Dylan’s brows jumped. If he weren’t in such a foul mood he would have hooted. Damn. Prim and proper Joy had a mouth on her.

And if he wasn’t so tired, he might goad her into shedding her June Cleaver persona. Could he? Would be interesting to find out what was underneath. Who was the real Joy? Did she love Mark the way a woman should love a man she was about to spend the rest of her life with? He had a feeling he couldn’t shake that she didn’t. Maybe it was wishful thinking. Maybe it was because he was jaded. Maybe it was because Sonia had gotten over him so quickly.

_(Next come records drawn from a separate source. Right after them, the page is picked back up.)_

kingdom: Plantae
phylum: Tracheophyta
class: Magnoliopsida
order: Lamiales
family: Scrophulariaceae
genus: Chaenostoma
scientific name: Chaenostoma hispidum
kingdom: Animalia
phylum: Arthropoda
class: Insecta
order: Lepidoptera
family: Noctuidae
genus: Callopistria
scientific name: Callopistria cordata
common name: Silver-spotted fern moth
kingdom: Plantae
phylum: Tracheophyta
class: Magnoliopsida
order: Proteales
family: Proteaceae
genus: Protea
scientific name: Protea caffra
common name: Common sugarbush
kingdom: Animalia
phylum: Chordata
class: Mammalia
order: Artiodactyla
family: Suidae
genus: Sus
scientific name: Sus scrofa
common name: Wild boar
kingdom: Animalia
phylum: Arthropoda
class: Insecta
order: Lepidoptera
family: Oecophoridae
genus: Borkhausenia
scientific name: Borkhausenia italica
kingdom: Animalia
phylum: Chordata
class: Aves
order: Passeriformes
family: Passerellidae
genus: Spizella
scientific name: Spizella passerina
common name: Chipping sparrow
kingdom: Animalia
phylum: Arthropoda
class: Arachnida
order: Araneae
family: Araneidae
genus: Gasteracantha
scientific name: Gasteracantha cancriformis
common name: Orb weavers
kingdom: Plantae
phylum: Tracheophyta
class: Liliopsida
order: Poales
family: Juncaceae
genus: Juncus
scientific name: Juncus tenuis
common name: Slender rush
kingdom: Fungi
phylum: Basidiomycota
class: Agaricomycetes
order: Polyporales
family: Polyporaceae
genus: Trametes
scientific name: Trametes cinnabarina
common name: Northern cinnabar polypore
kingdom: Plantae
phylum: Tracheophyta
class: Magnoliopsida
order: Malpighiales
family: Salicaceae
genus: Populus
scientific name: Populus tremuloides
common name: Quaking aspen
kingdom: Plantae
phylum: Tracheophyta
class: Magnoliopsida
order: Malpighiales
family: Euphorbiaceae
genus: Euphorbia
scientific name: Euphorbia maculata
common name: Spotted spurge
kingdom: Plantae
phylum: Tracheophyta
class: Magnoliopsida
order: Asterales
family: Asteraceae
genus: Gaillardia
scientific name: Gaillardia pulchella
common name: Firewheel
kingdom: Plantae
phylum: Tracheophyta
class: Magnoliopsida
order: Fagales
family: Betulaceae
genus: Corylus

Maybe it was because his parents didn’t love each other enough. His parents and Uncle Cal were rotten examples. Or maybe he questioned the integrity of her and Mark’s relationship because, engagement ring be damned, she’d still agreed to drive Dylan, a total stranger, across country.

“I bet—” He stopped himself, pressed his mouth flat. Nope, not going there.

“You bet what?”

He shook his head, finished off his coffee. Bubbly-bitchy-Bonnie returned with Joy’s meal. Reluctantly, she refilled his coffee. Smart woman. He guzzled it.